* [OBJECTIVE]
Please copy out every line of the rows below word for word, leaving out the pictures.
begin DATA SUPPLIED
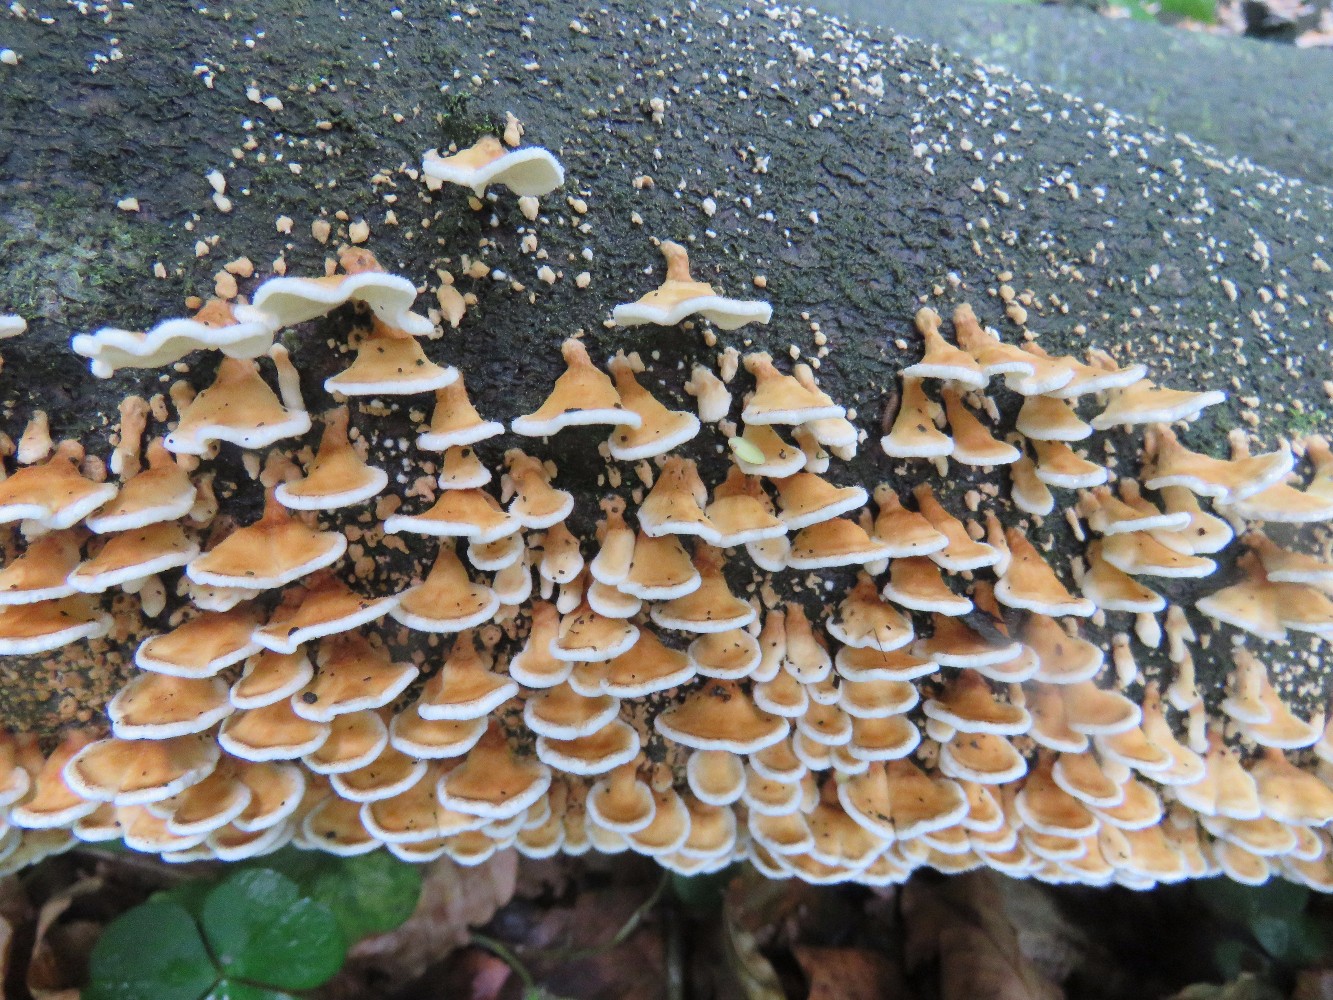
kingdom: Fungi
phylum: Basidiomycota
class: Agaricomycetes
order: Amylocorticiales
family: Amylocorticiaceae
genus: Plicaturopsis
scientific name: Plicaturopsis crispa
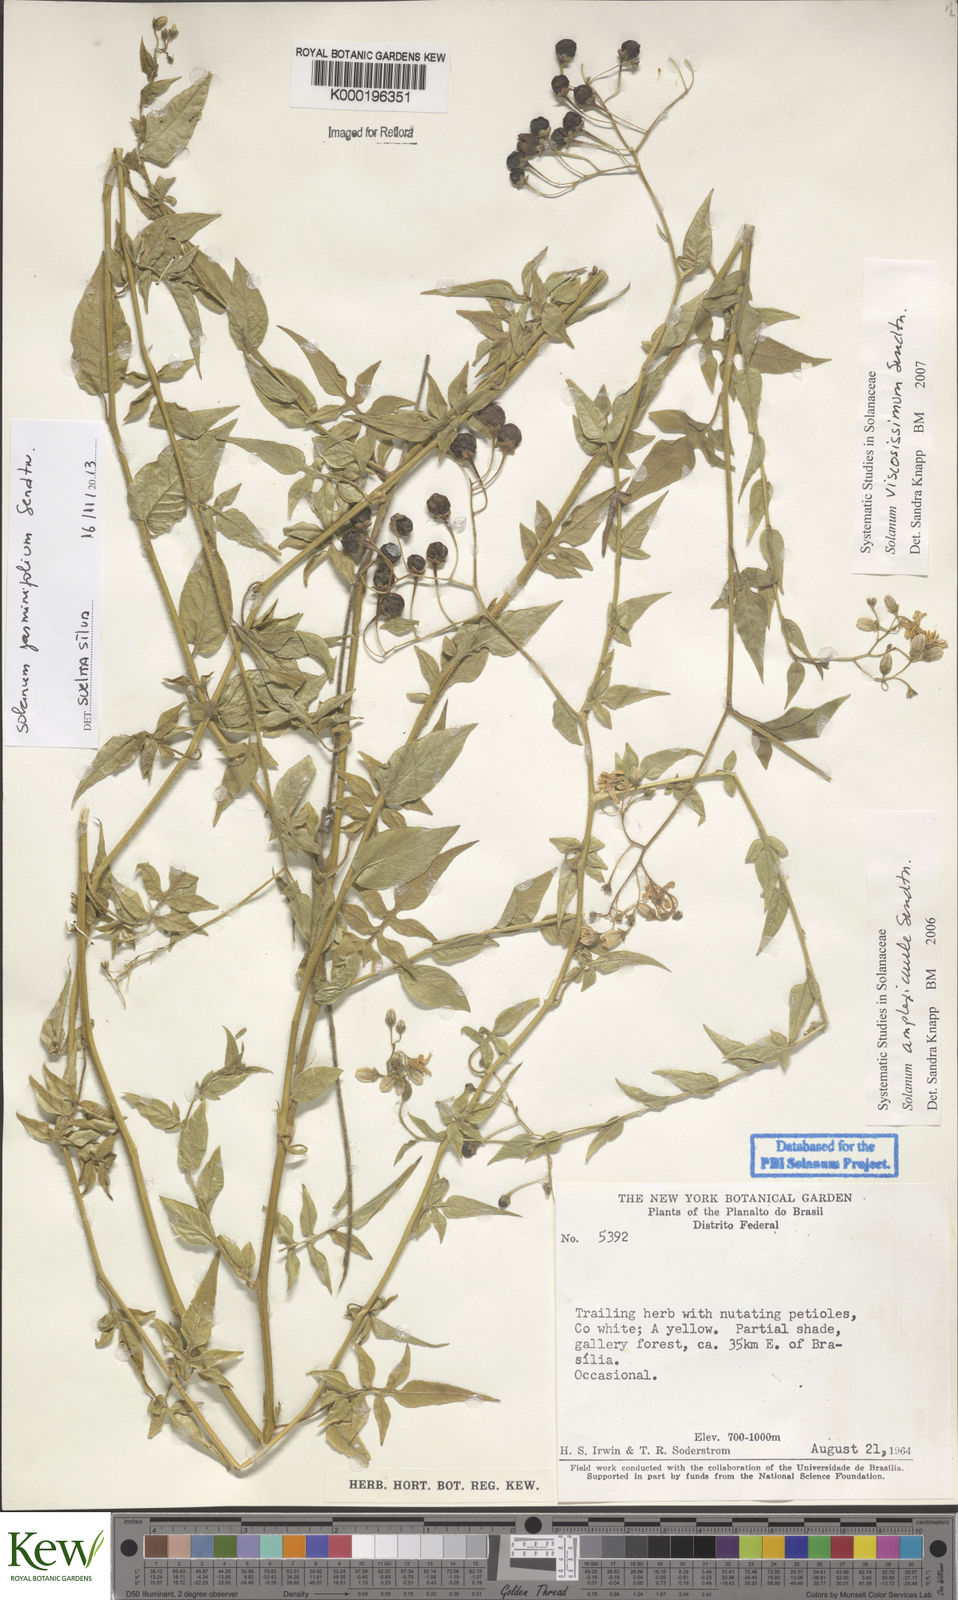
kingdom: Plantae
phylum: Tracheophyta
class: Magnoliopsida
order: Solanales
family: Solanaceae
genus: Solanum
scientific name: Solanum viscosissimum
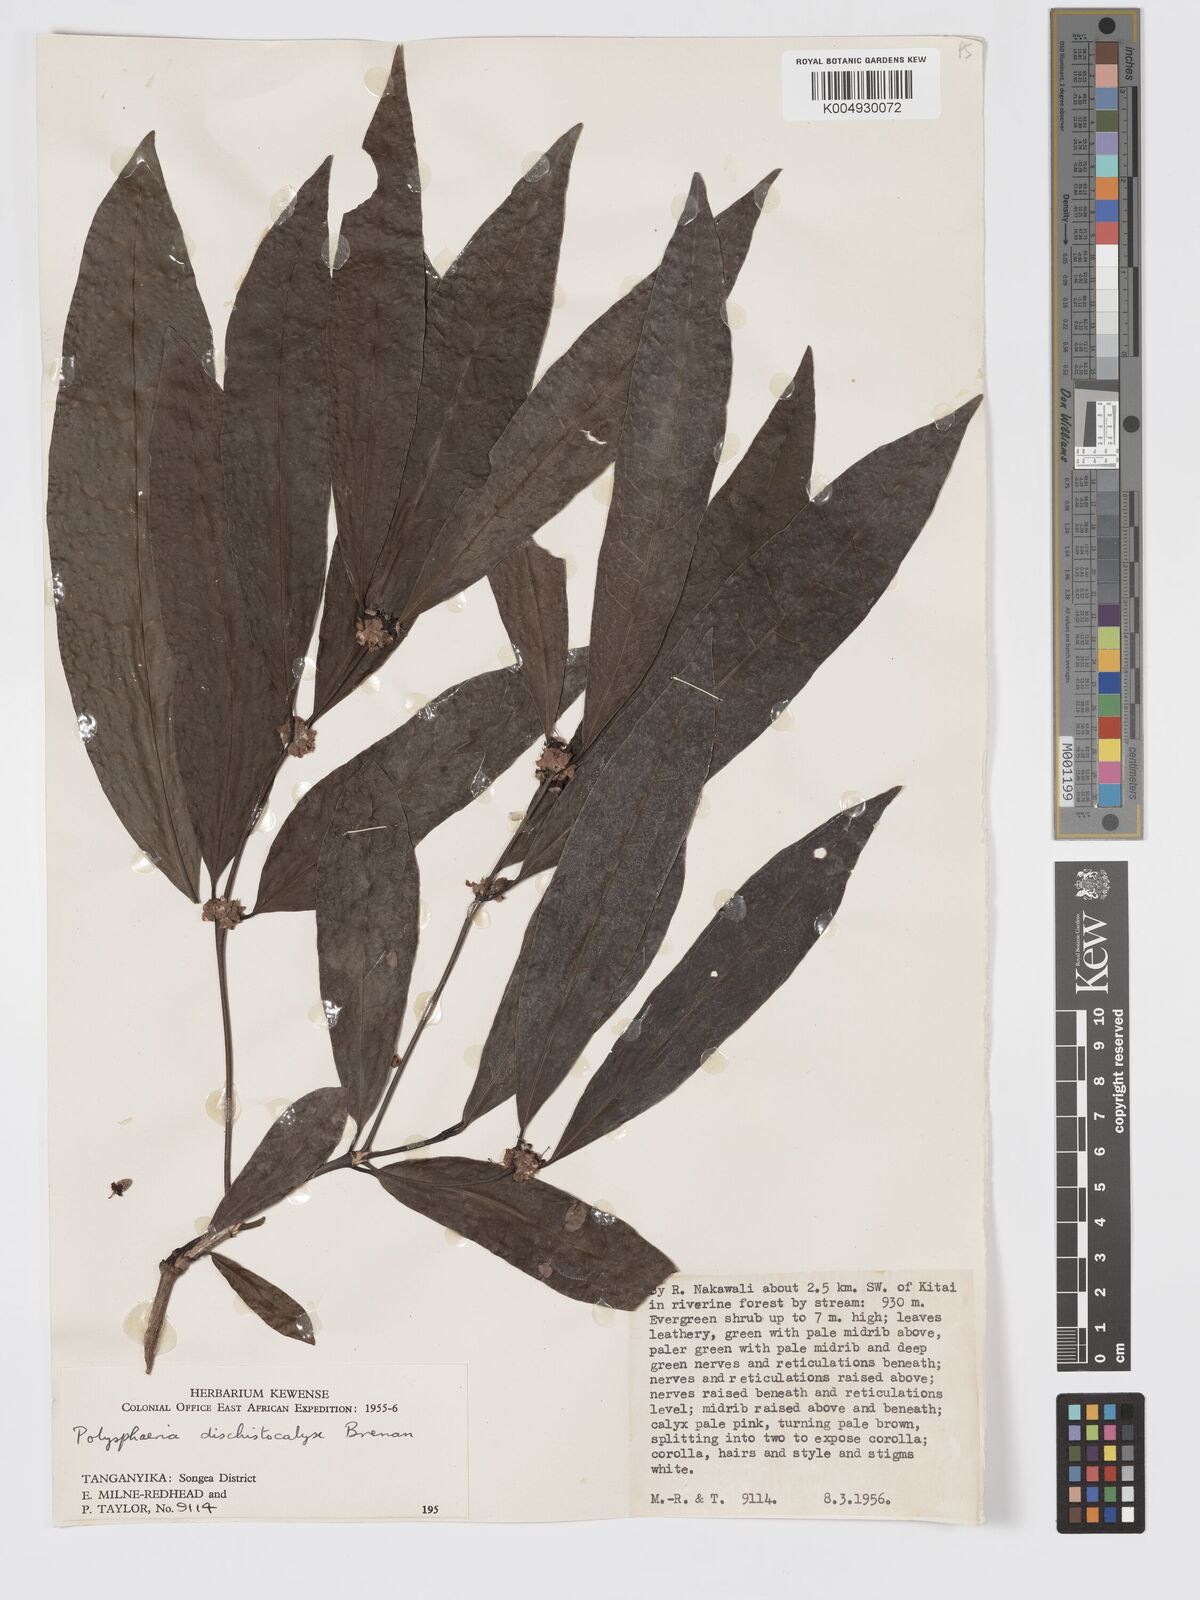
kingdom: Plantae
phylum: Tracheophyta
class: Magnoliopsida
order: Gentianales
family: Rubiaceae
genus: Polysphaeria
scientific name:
end DATA SUPPLIED
* [RESPONSE TO THIS TASK]
kingdom: Fungi
phylum: Basidiomycota
class: Agaricomycetes
order: Amylocorticiales
family: Amylocorticiaceae
genus: Plicaturopsis
scientific name: Plicaturopsis crispa
kingdom: Plantae
phylum: Tracheophyta
class: Magnoliopsida
order: Solanales
family: Solanaceae
genus: Solanum
scientific name: Solanum viscosissimum
kingdom: Plantae
phylum: Tracheophyta
class: Magnoliopsida
order: Gentianales
family: Rubiaceae
genus: Polysphaeria
scientific name:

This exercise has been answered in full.